Approved research

Validating genomic trait prediction algorithms for commercial use with the UK Biobank resource

Allelica S.r.l.

Lay summary

Since the human genome was fully sequenced almost 20 years ago the scientific community has made great strides in understanding the genetic basis of many human traits and diseases. Much of what we know has been advanced by the generation of large datasets, due to the increasingly cheap ability to sequence DNA, and by the development of sophisticated statistical machinery to discover patterns in these large, complex genetic datasets. A particularly fruitful avenue of enquiry has been genome-wide association studies (GWAS), which compare DNA between people with or without a specific disease or with varying values of a particular continuous trait. These analyses have generated lists of genetic variants that have been robustly associated with human traits and diseases, and, crucially, offer an indication of the strength and size of the association.
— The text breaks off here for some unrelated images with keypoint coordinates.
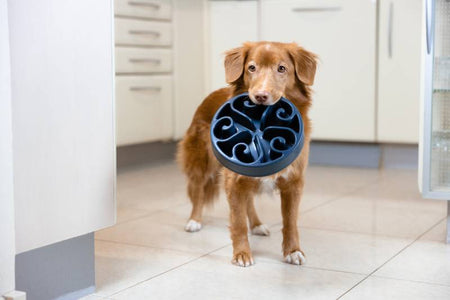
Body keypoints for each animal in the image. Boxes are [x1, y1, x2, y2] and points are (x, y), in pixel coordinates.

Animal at [176, 40, 316, 268]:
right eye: (252, 68)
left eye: (282, 68)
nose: (260, 96)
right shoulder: (233, 180)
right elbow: (238, 221)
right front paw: (242, 254)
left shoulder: (293, 182)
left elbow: (290, 221)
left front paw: (293, 251)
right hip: (201, 162)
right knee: (198, 192)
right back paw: (194, 221)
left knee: (248, 200)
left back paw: (257, 225)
An individual overall risk of getting a disease, like diabetes - or their value of a trait, like height - is a complex combination of many different environmental, lifestyle, and genetic factors. Genetics on its own will never be able to provide a complete assessment of an individual risk. However, because many diseases and traits do have a genetic component, and these are being identified through GWAS, we are now in a position to use this information to better predict the genetic component of their risk, so that interventions can be better targeted and lifestyles can potentially be modified. Our research project aims to translate the results of GWAS into usable information that can inform on an individual genetic liability for a trait or disease. To achieve this we have built a pipeline to turn an individual genetic sequence information into a genetic risk score. We would like to use the UK Biobank dataset to test the utility and generalizability of our pipeline. Because this dataset has genetic information on half a million individuals together with matched measurements on a wide variety of different traits and disease outcomes, it is a unique resource for assessing our pipelines. By using this resource, we will be able to iterate and improve our algorithms to generate a product that can take anyone genetic data and turn it into a genetic risk prediction. We anticipate that this product will be of use to genetic screening programs as well as individual consumers hoping to learn about the effect of their genome on their bodies, ultimately leading to better disease risk prediction, prognosis, and stratification.